The wind shifted behind them, carrying salt and smoke and the dying hum of generators. Boomer stood. “They fucked us up, and we’re going for them hard.”

“Roger that,” Bash said with a nod, sifting through more of the debris.

Boomer joined him, tucking the notebook into one of their SSE containers. They bagged everything that looked useful.

Ice’s voice came through the comm. “You two about done?” Boomer responded that they were on their way out. “Debrief in an hour.”

He and Boomer headed for the van that would take them back to the compound.
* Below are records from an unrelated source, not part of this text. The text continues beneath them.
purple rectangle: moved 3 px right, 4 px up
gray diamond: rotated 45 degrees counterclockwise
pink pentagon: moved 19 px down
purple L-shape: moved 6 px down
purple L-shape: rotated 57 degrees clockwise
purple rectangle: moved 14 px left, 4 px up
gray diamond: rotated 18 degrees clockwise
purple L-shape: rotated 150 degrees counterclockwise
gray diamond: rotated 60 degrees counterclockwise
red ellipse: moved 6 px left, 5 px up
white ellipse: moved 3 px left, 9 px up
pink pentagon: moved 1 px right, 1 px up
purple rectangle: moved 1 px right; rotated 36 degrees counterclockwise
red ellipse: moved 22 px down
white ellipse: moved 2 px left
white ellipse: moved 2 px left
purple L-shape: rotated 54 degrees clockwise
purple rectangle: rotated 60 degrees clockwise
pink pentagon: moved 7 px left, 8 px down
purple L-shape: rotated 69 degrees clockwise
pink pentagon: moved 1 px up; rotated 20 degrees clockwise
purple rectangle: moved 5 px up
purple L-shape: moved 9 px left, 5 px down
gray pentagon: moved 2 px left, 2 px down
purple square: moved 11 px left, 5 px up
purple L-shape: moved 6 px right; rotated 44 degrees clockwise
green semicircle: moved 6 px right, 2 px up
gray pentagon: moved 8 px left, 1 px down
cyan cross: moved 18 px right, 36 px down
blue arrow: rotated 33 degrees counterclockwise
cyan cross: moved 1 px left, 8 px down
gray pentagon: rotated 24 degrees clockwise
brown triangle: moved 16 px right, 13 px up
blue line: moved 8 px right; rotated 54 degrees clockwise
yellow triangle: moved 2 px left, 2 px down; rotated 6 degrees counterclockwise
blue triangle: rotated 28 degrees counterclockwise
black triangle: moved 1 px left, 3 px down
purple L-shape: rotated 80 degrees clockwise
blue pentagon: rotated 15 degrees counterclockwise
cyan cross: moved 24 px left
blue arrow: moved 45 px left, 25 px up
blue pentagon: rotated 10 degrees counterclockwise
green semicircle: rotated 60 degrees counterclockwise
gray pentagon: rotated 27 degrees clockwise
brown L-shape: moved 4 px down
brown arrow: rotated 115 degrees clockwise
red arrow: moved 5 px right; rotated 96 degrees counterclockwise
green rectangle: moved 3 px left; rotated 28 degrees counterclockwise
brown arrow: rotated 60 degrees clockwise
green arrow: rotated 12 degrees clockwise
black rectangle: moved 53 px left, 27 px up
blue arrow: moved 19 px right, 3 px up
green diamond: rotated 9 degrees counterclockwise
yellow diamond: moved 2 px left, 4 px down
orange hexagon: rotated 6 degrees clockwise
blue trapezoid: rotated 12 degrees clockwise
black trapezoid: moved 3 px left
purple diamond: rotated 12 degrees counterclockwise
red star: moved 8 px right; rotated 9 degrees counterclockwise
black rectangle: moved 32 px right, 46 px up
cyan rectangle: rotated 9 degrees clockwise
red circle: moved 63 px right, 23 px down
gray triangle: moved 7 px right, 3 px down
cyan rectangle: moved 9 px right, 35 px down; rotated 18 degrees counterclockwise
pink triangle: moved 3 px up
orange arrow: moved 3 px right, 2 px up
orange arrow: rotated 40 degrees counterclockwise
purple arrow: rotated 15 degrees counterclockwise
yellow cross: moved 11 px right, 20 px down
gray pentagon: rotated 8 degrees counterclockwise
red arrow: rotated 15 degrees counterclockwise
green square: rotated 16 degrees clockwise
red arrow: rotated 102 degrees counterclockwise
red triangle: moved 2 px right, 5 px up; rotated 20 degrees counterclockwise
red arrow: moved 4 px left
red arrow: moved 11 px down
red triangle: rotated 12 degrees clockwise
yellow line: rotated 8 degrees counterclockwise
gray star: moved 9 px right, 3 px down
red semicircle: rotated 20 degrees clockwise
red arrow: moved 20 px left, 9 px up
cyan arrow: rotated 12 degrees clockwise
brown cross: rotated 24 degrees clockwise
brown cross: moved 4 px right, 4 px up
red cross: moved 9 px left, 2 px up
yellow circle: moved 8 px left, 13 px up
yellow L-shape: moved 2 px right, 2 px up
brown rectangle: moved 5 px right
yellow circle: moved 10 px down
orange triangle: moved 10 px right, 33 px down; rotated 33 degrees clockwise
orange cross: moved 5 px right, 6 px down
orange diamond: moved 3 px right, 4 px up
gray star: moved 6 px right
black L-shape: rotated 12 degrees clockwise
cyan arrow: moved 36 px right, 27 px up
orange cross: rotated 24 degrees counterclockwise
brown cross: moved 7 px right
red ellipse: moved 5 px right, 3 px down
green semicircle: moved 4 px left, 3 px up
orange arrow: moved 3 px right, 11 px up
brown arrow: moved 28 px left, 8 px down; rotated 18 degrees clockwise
He said, his voice a little rough. “If you ask me?” Bash lifted a brow. “You’re still one of the strongest fucking countries holding the line.” He let it hang there. Then, quiet. Meant for no one else. “Allies,” Bash said.

Boomer looked at him. Smirked. “In theory, Your Majesty .”

“Get out of here, Southern fried.”

Boomer was in the cages, moving automatically, rifle cleared, safety checked, hands going through the rituals his body knew better than sleep.

The vest felt like it weighed a hundred pounds.

He shifted to unbuckle it, muscles stiff from adrenaline and grief and the backwash of what could’ve gone wrong.

His hands went to the clips at his shoulders. Her palms covered the backs of his hands. Her presence hit him like pressure at altitude, silent, crushing, inescapable. He froze.

When he let his arms drop, need lit him up, her fingers warm and sure as they unfastened the vest with careful precision.

She slipped it off like she’d done it a thousand times, and he didn’t move.

Couldn’t. The metal buckles clicked softly as she eased it to the bench.

She was so close, and he looked down at her, eyes dragging over the curve of her cheek, the slope of her neck, the loose strand of hair that had come free from her braid. His whole body was in turmoil.

She looked up at him with a spark that undid him.

“ Mein Hübscher Sprengmeister? ” he asked.

Her brow arched with quiet provocation. “Your team isn’t the only one who gets to tease you. Besides, you made me soar off the broom.”

He blinked. “What the hell…oh. You mean ‘fly off the handle’?”